[Opening RECORDS FOR THIS EXERCISE section]
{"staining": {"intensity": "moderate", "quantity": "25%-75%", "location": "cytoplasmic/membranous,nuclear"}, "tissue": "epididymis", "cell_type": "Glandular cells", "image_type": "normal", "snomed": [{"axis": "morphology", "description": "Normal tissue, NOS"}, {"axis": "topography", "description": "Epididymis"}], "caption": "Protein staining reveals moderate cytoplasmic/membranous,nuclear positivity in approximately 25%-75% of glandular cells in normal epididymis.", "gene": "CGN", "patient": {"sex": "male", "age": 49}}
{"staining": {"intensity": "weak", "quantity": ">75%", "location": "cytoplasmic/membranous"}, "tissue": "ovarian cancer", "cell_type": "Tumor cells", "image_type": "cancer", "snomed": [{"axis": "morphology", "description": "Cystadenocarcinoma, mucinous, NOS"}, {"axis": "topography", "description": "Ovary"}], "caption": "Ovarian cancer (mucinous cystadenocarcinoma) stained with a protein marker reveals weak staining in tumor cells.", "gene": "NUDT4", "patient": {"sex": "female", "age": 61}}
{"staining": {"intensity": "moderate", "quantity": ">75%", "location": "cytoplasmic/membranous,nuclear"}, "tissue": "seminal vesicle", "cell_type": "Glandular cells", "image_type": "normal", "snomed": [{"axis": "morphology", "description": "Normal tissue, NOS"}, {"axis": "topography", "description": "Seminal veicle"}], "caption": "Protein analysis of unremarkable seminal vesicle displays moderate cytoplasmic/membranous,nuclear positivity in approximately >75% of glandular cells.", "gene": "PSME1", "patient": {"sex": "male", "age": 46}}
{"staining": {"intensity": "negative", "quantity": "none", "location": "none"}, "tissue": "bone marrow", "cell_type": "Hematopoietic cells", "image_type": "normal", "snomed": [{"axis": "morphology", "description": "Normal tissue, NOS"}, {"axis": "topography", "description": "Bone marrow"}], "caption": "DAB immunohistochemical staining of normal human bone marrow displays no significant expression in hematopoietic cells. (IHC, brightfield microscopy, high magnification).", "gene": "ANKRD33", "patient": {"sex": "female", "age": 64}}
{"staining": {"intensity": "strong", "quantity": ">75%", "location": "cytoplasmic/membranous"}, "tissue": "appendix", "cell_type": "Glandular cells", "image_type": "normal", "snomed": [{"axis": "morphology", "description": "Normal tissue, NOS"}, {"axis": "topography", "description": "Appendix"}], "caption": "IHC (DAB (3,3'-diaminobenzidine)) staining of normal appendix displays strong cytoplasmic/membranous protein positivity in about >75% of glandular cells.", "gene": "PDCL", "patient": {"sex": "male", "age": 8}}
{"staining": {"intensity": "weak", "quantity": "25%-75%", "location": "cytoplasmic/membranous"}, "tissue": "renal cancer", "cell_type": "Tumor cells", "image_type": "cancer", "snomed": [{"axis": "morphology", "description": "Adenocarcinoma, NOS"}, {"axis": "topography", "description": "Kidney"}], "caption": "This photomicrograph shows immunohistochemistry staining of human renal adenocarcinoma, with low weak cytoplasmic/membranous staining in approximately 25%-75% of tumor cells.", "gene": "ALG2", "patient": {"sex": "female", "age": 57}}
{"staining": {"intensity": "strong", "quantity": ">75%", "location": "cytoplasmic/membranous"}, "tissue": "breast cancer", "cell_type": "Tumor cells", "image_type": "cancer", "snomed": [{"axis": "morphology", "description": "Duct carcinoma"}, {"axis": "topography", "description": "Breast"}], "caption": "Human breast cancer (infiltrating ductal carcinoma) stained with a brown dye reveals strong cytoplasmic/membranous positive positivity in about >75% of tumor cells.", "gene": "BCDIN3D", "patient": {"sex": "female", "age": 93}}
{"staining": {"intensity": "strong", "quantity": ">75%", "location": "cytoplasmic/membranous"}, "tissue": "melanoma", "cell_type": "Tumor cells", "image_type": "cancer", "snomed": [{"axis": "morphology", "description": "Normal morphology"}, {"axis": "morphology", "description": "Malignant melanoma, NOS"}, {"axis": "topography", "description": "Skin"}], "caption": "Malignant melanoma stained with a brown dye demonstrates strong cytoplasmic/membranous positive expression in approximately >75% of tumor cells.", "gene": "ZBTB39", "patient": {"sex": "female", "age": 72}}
[Closing RECORDS FOR THIS EXERCISE section]
* _ACTIVITY_
Every line above that includes the word "displays" must appear in the answer.

* _EXPECTED OUTPUT_
{"staining": {"intensity": "moderate", "quantity": ">75%", "location": "cytoplasmic/membranous,nuclear"}, "tissue": "seminal vesicle", "cell_type": "Glandular cells", "image_type": "normal", "snomed": [{"axis": "morphology", "description": "Normal tissue, NOS"}, {"axis": "topography", "description": "Seminal veicle"}], "caption": "Protein analysis of unremarkable seminal vesicle displays moderate cytoplasmic/membranous,nuclear positivity in approximately >75% of glandular cells.", "gene": "PSME1", "patient": {"sex": "male", "age": 46}}
{"staining": {"intensity": "negative", "quantity": "none", "location": "none"}, "tissue": "bone marrow", "cell_type": "Hematopoietic cells", "image_type": "normal", "snomed": [{"axis": "morphology", "description": "Normal tissue, NOS"}, {"axis": "topography", "description": "Bone marrow"}], "caption": "DAB immunohistochemical staining of normal human bone marrow displays no significant expression in hematopoietic cells. (IHC, brightfield microscopy, high magnification).", "gene": "ANKRD33", "patient": {"sex": "female", "age": 64}}
{"staining": {"intensity": "strong", "quantity": ">75%", "location": "cytoplasmic/membranous"}, "tissue": "appendix", "cell_type": "Glandular cells", "image_type": "normal", "snomed": [{"axis": "morphology", "description": "Normal tissue, NOS"}, {"axis": "topography", "description": "Appendix"}], "caption": "IHC (DAB (3,3'-diaminobenzidine)) staining of normal appendix displays strong cytoplasmic/membranous protein positivity in about >75% of glandular cells.", "gene": "PDCL", "patient": {"sex": "male", "age": 8}}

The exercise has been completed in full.